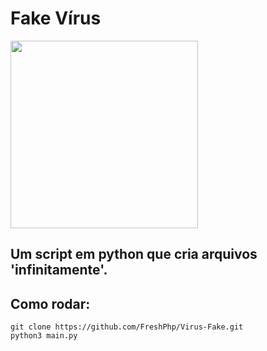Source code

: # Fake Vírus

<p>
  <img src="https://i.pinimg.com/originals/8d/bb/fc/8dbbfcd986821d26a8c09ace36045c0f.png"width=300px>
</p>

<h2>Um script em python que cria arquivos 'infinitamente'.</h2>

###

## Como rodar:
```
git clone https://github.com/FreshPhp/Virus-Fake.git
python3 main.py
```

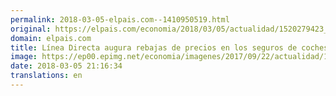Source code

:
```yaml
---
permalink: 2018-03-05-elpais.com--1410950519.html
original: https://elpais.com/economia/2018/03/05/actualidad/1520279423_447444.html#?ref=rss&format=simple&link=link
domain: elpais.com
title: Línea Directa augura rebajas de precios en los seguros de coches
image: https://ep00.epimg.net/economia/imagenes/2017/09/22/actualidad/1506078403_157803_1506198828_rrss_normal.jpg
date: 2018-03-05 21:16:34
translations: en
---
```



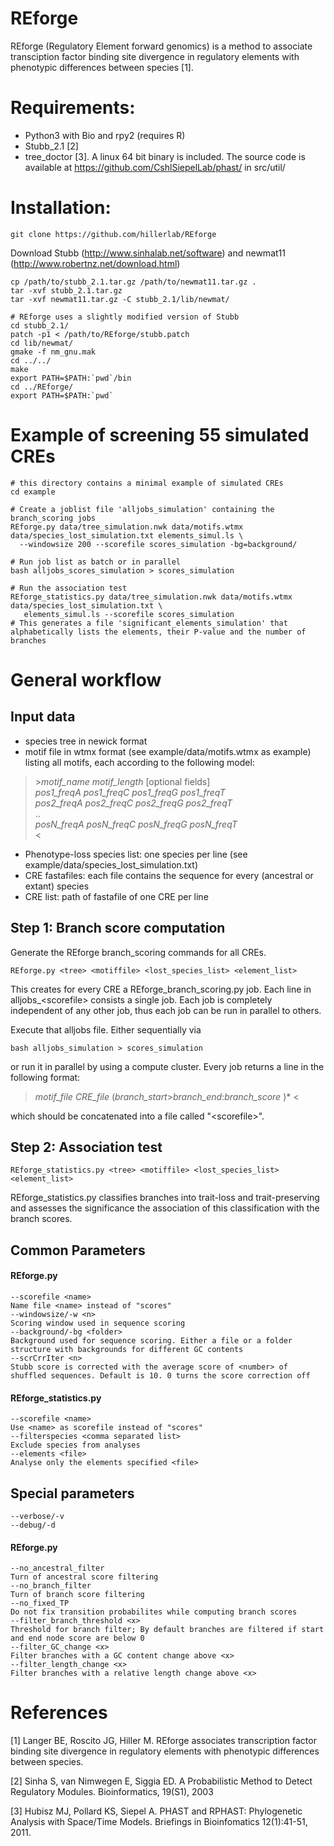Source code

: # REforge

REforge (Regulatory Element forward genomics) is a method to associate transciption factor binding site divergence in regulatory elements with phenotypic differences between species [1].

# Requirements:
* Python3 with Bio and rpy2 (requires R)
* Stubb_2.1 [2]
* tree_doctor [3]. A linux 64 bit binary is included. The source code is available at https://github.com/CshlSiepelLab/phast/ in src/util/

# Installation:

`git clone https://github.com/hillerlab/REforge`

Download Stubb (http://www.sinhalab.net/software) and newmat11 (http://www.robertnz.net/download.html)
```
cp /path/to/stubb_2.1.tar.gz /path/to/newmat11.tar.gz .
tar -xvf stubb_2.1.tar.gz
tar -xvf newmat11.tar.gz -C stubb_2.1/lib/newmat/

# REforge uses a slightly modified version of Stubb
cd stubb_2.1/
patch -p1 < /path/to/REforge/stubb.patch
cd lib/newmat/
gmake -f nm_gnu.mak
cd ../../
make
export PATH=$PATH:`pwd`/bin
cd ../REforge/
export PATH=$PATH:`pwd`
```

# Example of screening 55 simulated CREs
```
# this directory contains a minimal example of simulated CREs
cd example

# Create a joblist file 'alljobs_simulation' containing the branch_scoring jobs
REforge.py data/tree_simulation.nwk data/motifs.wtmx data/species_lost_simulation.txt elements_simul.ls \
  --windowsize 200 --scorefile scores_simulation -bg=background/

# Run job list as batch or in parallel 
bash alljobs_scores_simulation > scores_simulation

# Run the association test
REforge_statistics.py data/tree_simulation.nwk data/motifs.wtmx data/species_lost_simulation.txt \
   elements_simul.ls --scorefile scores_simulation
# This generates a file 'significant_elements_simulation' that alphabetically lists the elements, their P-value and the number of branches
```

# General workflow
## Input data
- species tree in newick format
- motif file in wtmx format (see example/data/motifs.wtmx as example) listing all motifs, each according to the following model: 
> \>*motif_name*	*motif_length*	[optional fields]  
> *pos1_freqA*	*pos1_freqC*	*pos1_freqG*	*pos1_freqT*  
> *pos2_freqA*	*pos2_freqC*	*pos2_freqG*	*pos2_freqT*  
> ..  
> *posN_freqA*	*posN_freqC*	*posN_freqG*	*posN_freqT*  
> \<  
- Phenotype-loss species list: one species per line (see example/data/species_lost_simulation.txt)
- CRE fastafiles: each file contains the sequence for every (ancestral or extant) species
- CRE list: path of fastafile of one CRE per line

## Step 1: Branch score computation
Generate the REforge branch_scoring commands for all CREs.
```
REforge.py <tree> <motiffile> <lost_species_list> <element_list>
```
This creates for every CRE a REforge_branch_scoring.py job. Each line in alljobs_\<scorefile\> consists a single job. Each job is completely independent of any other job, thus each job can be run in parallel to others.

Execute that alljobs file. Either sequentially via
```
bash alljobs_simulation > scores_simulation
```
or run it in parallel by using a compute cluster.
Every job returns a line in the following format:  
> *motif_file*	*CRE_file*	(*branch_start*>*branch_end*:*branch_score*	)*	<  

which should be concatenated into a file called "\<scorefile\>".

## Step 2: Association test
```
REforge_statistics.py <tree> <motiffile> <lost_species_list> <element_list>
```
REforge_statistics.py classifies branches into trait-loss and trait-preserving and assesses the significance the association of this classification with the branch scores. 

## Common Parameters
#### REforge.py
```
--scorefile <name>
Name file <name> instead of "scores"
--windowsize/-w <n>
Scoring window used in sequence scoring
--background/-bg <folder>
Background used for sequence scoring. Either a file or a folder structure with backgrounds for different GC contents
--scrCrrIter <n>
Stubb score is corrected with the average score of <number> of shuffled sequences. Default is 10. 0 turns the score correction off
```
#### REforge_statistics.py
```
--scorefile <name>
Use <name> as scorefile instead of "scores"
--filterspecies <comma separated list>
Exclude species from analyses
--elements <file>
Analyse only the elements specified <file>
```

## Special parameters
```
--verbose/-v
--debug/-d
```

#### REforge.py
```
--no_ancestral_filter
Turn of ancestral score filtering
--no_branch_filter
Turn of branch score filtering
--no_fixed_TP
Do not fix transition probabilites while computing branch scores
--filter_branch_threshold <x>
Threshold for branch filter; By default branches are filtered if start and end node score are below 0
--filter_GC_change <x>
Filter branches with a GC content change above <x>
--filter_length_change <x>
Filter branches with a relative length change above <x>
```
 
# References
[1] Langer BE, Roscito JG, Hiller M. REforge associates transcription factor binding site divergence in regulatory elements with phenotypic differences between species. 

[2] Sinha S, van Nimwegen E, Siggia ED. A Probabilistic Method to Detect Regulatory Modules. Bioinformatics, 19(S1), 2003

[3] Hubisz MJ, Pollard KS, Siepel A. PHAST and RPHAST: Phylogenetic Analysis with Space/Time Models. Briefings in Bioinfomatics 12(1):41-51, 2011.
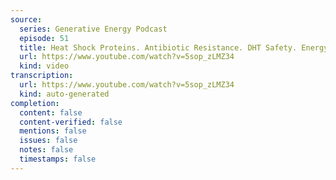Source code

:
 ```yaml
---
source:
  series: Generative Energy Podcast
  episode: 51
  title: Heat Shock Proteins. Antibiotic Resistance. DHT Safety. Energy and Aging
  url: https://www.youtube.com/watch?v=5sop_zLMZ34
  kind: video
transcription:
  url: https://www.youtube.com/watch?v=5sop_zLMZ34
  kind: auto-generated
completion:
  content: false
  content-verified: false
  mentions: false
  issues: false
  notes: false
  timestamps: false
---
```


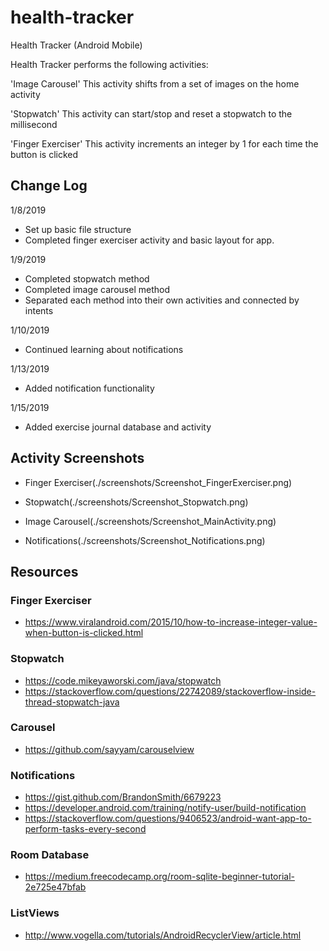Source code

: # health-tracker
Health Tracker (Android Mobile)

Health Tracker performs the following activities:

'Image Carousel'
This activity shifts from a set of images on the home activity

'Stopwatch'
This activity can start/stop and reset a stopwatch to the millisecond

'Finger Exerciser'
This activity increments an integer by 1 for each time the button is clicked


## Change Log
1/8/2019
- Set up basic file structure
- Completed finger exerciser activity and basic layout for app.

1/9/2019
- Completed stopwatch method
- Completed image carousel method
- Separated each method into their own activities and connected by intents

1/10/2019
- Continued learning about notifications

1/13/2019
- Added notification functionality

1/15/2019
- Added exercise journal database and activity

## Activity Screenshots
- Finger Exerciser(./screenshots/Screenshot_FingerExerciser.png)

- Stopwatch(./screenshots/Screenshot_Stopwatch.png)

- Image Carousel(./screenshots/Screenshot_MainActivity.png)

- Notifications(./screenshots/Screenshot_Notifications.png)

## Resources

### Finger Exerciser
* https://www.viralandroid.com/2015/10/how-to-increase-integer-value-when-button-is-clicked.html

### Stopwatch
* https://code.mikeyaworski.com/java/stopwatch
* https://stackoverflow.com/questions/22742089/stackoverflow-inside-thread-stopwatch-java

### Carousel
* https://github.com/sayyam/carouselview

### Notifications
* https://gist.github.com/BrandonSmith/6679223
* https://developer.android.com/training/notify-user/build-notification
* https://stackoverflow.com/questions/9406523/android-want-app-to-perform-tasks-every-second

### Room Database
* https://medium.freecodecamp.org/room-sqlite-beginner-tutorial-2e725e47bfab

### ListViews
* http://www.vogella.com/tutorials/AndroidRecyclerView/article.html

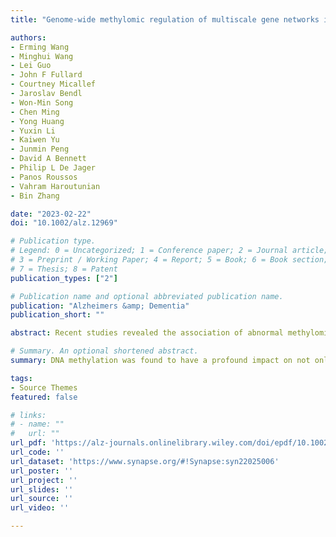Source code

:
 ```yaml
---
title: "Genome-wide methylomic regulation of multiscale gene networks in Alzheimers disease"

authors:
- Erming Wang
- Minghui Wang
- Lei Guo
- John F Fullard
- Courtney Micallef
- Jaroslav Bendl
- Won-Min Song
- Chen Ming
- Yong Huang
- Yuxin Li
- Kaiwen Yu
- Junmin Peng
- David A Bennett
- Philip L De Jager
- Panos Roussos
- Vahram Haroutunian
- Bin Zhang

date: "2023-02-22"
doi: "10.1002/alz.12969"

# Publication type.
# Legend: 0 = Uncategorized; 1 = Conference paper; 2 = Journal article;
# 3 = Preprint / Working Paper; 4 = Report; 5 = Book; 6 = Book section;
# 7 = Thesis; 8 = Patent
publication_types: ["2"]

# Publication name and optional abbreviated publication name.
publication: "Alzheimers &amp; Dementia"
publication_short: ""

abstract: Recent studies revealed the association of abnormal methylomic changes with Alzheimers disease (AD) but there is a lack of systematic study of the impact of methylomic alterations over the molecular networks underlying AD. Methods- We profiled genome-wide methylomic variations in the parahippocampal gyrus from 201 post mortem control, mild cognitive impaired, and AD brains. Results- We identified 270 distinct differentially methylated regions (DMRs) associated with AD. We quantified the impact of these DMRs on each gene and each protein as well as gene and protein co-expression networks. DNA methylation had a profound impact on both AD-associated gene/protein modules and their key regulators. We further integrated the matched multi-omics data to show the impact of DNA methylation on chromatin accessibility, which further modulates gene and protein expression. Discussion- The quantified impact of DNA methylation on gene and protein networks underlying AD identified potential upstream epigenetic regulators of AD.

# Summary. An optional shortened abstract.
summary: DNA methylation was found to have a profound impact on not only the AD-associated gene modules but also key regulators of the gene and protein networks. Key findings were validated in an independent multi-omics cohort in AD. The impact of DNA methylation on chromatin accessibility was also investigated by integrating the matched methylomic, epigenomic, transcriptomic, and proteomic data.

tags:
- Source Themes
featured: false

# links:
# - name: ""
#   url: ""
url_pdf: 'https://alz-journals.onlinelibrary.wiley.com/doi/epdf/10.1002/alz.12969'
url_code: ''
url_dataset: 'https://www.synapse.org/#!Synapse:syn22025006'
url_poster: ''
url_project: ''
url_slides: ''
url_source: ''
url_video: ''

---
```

__Aim of the task__
Only the lines that contain the word "impact" should be copied from the material.

__Result below__
abstract: Recent studies revealed the association of abnormal methylomic changes with Alzheimers disease (AD) but there is a lack of systematic study of the impact of methylomic alterations over the molecular networks underlying AD. Methods- We profiled genome-wide methylomic variations in the parahippocampal gyrus from 201 post mortem control, mild cognitive impaired, and AD brains. Results- We identified 270 distinct differentially methylated regions (DMRs) associated with AD. We quantified the impact of these DMRs on each gene and each protein as well as gene and protein co-expression networks. DNA methylation had a profound impact on both AD-associated gene/protein modules and their key regulators. We further integrated the matched multi-omics data to show the impact of DNA methylation on chromatin accessibility, which further modulates gene and protein expression. Discussion- The quantified impact of DNA methylation on gene and protein networks underlying AD identified potential upstream epigenetic regulators of AD.
summary: DNA methylation was found to have a profound impact on not only the AD-associated gene modules but also key regulators of the gene and protein networks. Key findings were validated in an independent multi-omics cohort in AD. The impact of DNA methylation on chromatin accessibility was also investigated by integrating the matched methylomic, epigenomic, transcriptomic, and proteomic data.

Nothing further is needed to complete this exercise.